Cossimbazar Palace of the Roys

The festival begins from Mahalaya, a week before the actual puja when the goddess starts her journey towards her father’s home along with her children. She travels in different vehicles like the jhula, the boat, and other forms. On this day, Bengalis observe a day of penance and remember the departed souls by taking a holy dip in the Ganges and giving a special offering tarpan to their forefathers. The story of the goddess is broadcast early in the morning at 4 am on the radio on this day and later in the morning there is a dramatic dance drama on television watched by Bengalis all over.

Mahalaya tarpan


Sandhi Puja at Cossimbazar Palace of the Roys

While the rest of India starts fasting the Bengalis wait in silence for the goddess to return home. On the 6th day of Navratri called Mahasasti, the goddess finally reaches home and is ushered in with a special arti called bodhon like the one done to usher in a bride. Then the Durga puja begins and for the next four days different rituals like kolabou snan (bathing a banana tree), giving special lotus offerings, kumari puja or worshipping a non-mensurating female child, sandhi puja or special evening arti, sahoshro pradip lighting of 100 earthen lamps on a banana leaf, etc are observed. There are various kinds of cultural events like singing, dancing, recitation, painting during these 4 days of celebrations.

There is a lavish spread at the Durga puja and food is part of the celebration. Unlike Navratri, non-vegetarian food is also included in the celebration. Sacrificing a goat on every day of the last 4 days of the puja is part of the rituals and tradition. The sacrificed goat is then cooked without garlic and onion and offered as bhog (the bhog also contains khichdi and vegetable curry) to the Goddess which is then savoured by the whole community as ‘Niramish Mangsho’ or Vegetarian Meat Curry. This ritual is particularly important on the 9th day of Navratri in Durga Puja. People generally fast before this bhog ritual and offer their pujas in form of flower prayers called Anjali. This Anjali is very special on the 8th day called Mahastami and Bengalis generally has a puri and aloo sabzi meal after this.

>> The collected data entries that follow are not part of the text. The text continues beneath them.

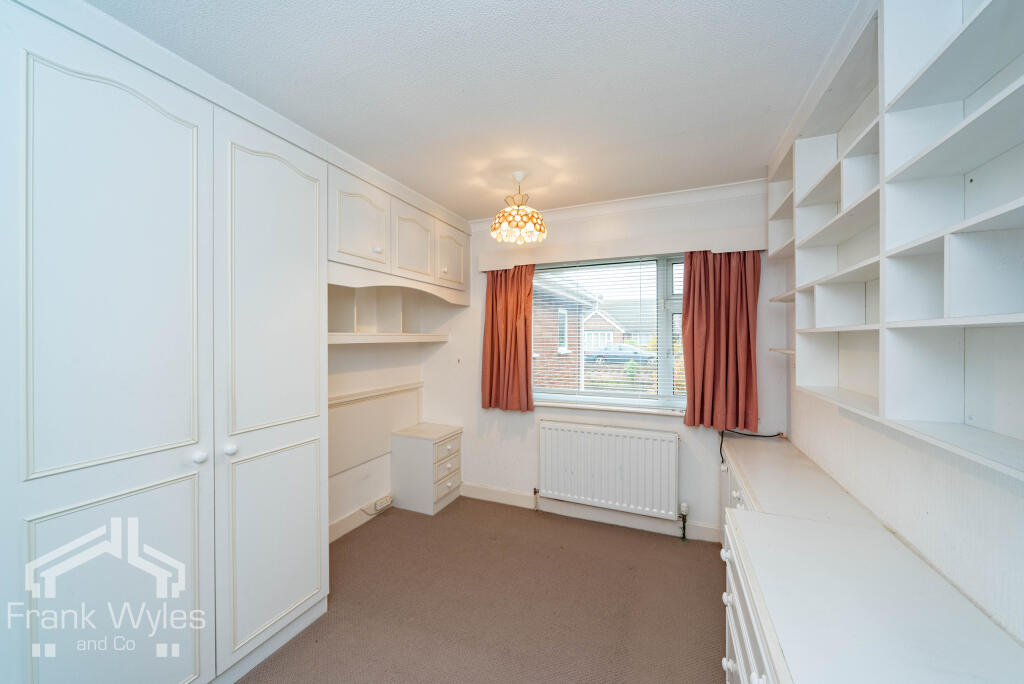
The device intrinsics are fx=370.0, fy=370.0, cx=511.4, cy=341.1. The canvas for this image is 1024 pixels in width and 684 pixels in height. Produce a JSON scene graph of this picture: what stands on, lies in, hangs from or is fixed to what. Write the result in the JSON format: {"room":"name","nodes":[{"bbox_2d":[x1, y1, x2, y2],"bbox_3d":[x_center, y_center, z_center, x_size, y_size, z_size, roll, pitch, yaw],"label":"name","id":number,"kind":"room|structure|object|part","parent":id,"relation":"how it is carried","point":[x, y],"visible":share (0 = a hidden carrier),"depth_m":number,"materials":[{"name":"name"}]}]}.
{"room":"bedroom","nodes":[
{"label":"bedroom","id":0,"kind":"room"},
{"bbox_2d":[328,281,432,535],"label":"left wall","id":1,"kind":"structure","parent":0,"point":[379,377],"depth_m":2.89,"materials":[{"name":"white paint"}]},
{"bbox_2d":[328,494,392,542],"bbox_3d":[-1.206,1.343,2.714,0.018,0.115,1.256,0,1,23],"label":"baseboard","id":2,"kind":"structure","parent":1,"relation":"attached to","point":[349,523],"depth_m":2.80,"materials":[{"name":"white paint"}]},
{"bbox_2d":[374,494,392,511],"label":"wall socket","id":3,"kind":"object","parent":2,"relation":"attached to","point":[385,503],"visible":0.98,"depth_m":3.04,"materials":[{"name":"white plastic"}]},
{"bbox_2d":[330,381,421,476],"bbox_3d":[-1.149,0.678,2.853,0.045,0.560,1.280,0,1,23],"label":"wall panel","id":4,"kind":"object","parent":1,"relation":"attached to","point":[339,467],"visible":0.55,"depth_m":2.90,"materials":[{"name":"white paint"}]},
{"bbox_2d":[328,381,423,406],"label":"dado rail","id":5,"kind":"object","parent":1,"relation":"attached to","point":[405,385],"visible":0.39,"depth_m":2.95,"materials":[{"name":"white paint"}]},
{"bbox_2d":[327,332,449,344],"bbox_3d":[-1.012,-0.023,2.778,0.391,0.063,1.325,0,1,23],"label":"wall shelf","id":6,"kind":"object","parent":1,"relation":"attached to","point":[389,338],"visible":0.75,"depth_m":2.72,"materials":[{"name":"white wood"}]},
{"bbox_2d":[330,161,468,298],"bbox_3d":[-0.891,-0.688,2.741,0.549,0.634,1.494,0,1,23],"label":"overhead cabinet","id":7,"kind":"object","parent":1,"relation":"attached to","point":[355,254],"visible":0.75,"depth_m":2.49,"materials":[{"name":"white paint"}]},
{"bbox_3d":[-0.902,-0.699,2.255,0.098,0.477,0.399,0,1,23],"label":"upper cabinet door","id":8,"kind":"part","parent":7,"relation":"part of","materials":[{"name":"white paint"}]},
{"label":"knob","id":9,"kind":"part","parent":7,"relation":"part of","materials":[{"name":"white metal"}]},
{"bbox_3d":[-0.703,-0.690,2.677,0.099,0.487,0.393,0,1,23],"label":"upper cabinet door","id":10,"kind":"part","parent":7,"relation":"part of","materials":[{"name":"white paint"}]},
{"bbox_3d":[-0.482,-0.678,3.036,0.075,0.464,0.374,0,1,23],"label":"cabinet door","id":11,"kind":"part","parent":7,"relation":"part of","materials":[{"name":"white paint"}]},
{"bbox_2d":[86,0,857,219],"bbox_3d":[-0.179,-1.097,1.272,3.056,0.104,4.140,0,1,23],"label":"ceiling","id":12,"kind":"structure","parent":0,"point":[678,126],"depth_m":1.49,"materials":[{"name":"white paint"}]},
{"bbox_2d":[490,172,545,243],"bbox_3d":[0.042,-0.855,2.351,0.349,0.411,0.346,0,1,23],"label":"pendant lamp","id":13,"kind":"object","parent":12,"relation":"hanging from","point":[520,226],"visible":1,"depth_m":2.29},
{"bbox_2d":[238,497,727,683],"bbox_3d":[-0.220,1.463,1.192,3.335,0.101,4.042,0,1,23],"label":"carpet floor","id":14,"kind":"structure","parent":0,"point":[447,513],"depth_m":1.97,"materials":[{"name":"carpet"}]},
{"bbox_2d":[0,2,332,683],"bbox_3d":[-1.457,0.188,1.517,0.633,2.429,1.239,0,1,23],"label":"built-in wardrobe","id":15,"kind":"object","parent":14,"relation":"on","point":[171,136],"visible":1,"depth_m":1.27,"materials":[{"name":"white paint"}]},
{"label":"panel","id":16,"kind":"part","parent":15,"relation":"part of","materials":[{"name":"white paint"}]},
{"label":"panel","id":17,"kind":"part","parent":15,"relation":"part of","materials":[{"name":"white paint"}]},
{"bbox_3d":[-1.186,0.439,1.411,0.035,0.038,0.035,0,1,23],"label":"knob","id":18,"kind":"part","parent":15,"relation":"part of","materials":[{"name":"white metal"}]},
{"bbox_3d":[-1.152,0.440,1.524,0.033,0.039,0.034,0,1,23],"label":"knob","id":19,"kind":"part","parent":15,"relation":"part of","materials":[{"name":"white"}]},
{"bbox_3d":[-1.073,0.208,1.729,0.134,2.310,0.602,0,1,23],"label":"wardrobe door","id":20,"kind":"part","parent":15,"relation":"part of","materials":[{"name":"white paint"}]},
{"bbox_3d":[-1.041,0.898,1.670,0.086,0.779,0.451,0,1,23],"label":"cupboard door","id":21,"kind":"part","parent":15,"relation":"part of","materials":[{"name":"white paint"}]},
{"bbox_2d":[390,422,462,514],"bbox_3d":[-0.726,1.089,3.247,0.431,0.627,0.467,0,1,23],"label":"chest of drawers","id":22,"kind":"object","parent":14,"relation":"on","point":[409,457],"visible":0.99,"depth_m":3.08,"materials":[{"name":"white"}]},
{"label":"drawers","id":23,"kind":"part","parent":22,"relation":"part of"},
{"bbox_2d":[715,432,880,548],"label":"low cabinet","id":24,"kind":"object","parent":14,"relation":"on","point":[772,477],"visible":0.25,"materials":[{"name":"white paint"}]},
{"bbox_2d":[718,430,1023,683],"bbox_3d":[1.026,1.013,1.214,0.518,0.779,2.842,0,1,23],"label":"chest of drawers","id":25,"kind":"object","parent":14,"relation":"on","point":[764,515],"visible":0.96,"depth_m":0.97,"materials":[{"name":"white"}]},
{"bbox_2d":[717,428,784,464],"bbox_3d":[1.586,0.682,2.427,0.393,0.243,0.166,0,0,-2],"label":"cable","id":26,"kind":"object","parent":25,"relation":"on","point":[722,435],"visible":0.87,"depth_m":2.45,"materials":[{"name":"black plastic"}]},
{"bbox_3d":[0.712,0.939,1.110,0.119,0.485,0.670,0,1,23],"label":"drawers","id":27,"kind":"part","parent":25,"relation":"part of","materials":[{"name":"white"}]},
{"bbox_2d":[418,183,785,538],"bbox_3d":[0.481,0.171,3.068,3.025,2.470,0.192,0,1,23],"label":"back wall","id":28,"kind":"structure","parent":0,"point":[668,417],"depth_m":2.93,"materials":[{"name":"white paint"}]},
{"bbox_2d":[461,484,718,542],"bbox_3d":[0.514,1.344,2.949,2.371,0.115,0.020,0,1,23],"label":"baseboard","id":29,"kind":"structure","parent":28,"relation":"attached to","point":[479,491],"depth_m":2.89,"materials":[{"name":"white paint"}]},
{"bbox_2d":[536,419,679,519],"bbox_3d":[0.695,0.958,2.826,1.089,0.596,0.083,0,1,23],"label":"radiator","id":30,"kind":"object","parent":28,"relation":"attached to","point":[564,463],"visible":0.99,"depth_m":2.77,"materials":[{"name":"white metal"}]},
{"bbox_2d":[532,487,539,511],"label":"radiator valve","id":31,"kind":"object","parent":30,"relation":"attached to","point":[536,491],"visible":0.99,"depth_m":3.06,"materials":[{"name":"metal"}]},
{"bbox_2d":[678,502,688,540],"bbox_3d":[1.213,1.273,2.612,0.055,0.257,0.070,0,1,23],"label":"radiator valve","id":32,"kind":"object","parent":30,"relation":"attached to","point":[684,507],"visible":0.99,"depth_m":2.61,"materials":[{"name":"metal"}]},
{"bbox_2d":[530,398,685,415],"bbox_3d":[0.772,0.512,2.905,1.503,0.038,0.122,0,1,23],"label":"window sill","id":33,"kind":"structure","parent":28,"relation":"attached to","point":[568,405],"depth_m":2.86,"materials":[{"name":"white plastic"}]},
{"bbox_2d":[531,253,687,410],"bbox_3d":[0.801,-0.070,2.946,1.630,1.187,0.111,0,1,23],"label":"window","id":34,"kind":"structure","parent":28,"relation":"in","point":[666,328],"depth_m":2.90,"materials":[{"name":"glass"}]},
{"bbox_2d":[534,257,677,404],"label":"window blind","id":35,"kind":"object","parent":34,"relation":"attached to","point":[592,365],"visible":0.73,"depth_m":2.92,"materials":[{"name":"white plastic"}]},
{"bbox_2d":[471,179,766,229],"bbox_3d":[0.667,-1.021,2.793,2.361,0.079,0.115,0,1,23],"label":"crown molding","id":36,"kind":"structure","parent":28,"relation":"attached to","point":[638,200],"depth_m":2.72,"materials":[{"name":"white paint"}]},
{"bbox_2d":[477,227,770,269],"bbox_3d":[0.718,-0.685,2.826,2.055,0.124,0.138,0,1,23],"label":"curtain pelmet","id":37,"kind":"object","parent":28,"relation":"attached to","point":[670,252],"visible":0.93,"depth_m":2.68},
{"bbox_2d":[481,264,534,412],"bbox_3d":[-0.042,-0.046,3.085,0.478,1.238,0.116,0,1,23],"label":"left curtain","id":38,"kind":"object","parent":37,"relation":"hanging from","point":[526,349],"visible":0.96,"depth_m":3.09,"materials":[{"name":"fabric"}]},
{"bbox_2d":[683,248,760,429],"bbox_3d":[1.406,-0.038,2.487,0.474,1.248,0.117,0,1,23],"label":"right curtain","id":39,"kind":"object","parent":37,"relation":"hanging from","point":[694,391],"visible":0.96,"depth_m":2.49,"materials":[{"name":"red fabric"}]},
{"bbox_2d":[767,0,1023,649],"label":"right wall","id":40,"kind":"structure","parent":0,"point":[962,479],"depth_m":1.08,"materials":[{"name":"white paint"}]},
{"bbox_2d":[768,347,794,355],"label":"wall shelf","id":41,"kind":"object","parent":40,"relation":"attached to","point":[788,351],"visible":0.44,"depth_m":2.15,"materials":[{"name":"white wood"}]},
{"bbox_2d":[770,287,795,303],"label":"wall shelf","id":42,"kind":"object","parent":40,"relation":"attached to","point":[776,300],"visible":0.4,"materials":[{"name":"white wood"}]},
{"bbox_2d":[770,0,1023,482],"bbox_3d":[1.142,-0.420,1.044,0.260,1.300,2.795,0,1,23],"label":"wall shelf unit","id":43,"kind":"object","parent":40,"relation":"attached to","point":[886,318],"visible":0.99,"depth_m":0.97,"materials":[{"name":"white wood"}]},
{"label":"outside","id":44,"kind":"structure","parent":0,"visible":0},
{"bbox_2d":[530,273,594,391],"bbox_3d":[-2.051,-0.312,9.929,7.548,4.659,6.203,0,1,23],"label":"brick house","id":45,"kind":"structure","parent":44,"point":[552,332],"depth_m":7.83,"materials":[{"name":"brick"}]},
{"bbox_2d":[581,305,624,349],"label":"house","id":46,"kind":"structure","parent":44,"point":[588,342],"materials":[{"name":"brick"}]},
{"label":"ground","id":47,"kind":"structure","parent":44,"visible":0},
{"bbox_2d":[587,344,657,364],"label":"car","id":48,"kind":"object","parent":47,"relation":"on","point":[636,353],"visible":0.63,"materials":[{"name":"metal"}]}
]}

The festival ends on the 10th day when the goddess returns to her husband’s Lord Shiva’s home and everyone gives her a teary-eyed vidaai. On this day, married women do a special arti of the Goddess and apply vermilion on the idol. This vermilion ritual is called sindoor khela or vermilion play which involves married women applying sindoor or vermilion on each other. The men of the house perform a special dance on this day called ‘dhunuchi nach’ which is a dance with burning coconut skin. This drives away all bad omens.

After this, is the visarjan or the immersion of the Goddess along with her children and the demon in the holy waters of the Ganges.

The Bengalis celebrate woman power in the Durga Puja. It is more a cultural phenomenon of social change rather than just a festival. That is why you see different social issues being highlighted in Durga Puja Pandals. For the goddess Durga is the change maker - be it the migrant workers or the widows or the transgenders - she is a symbol for all.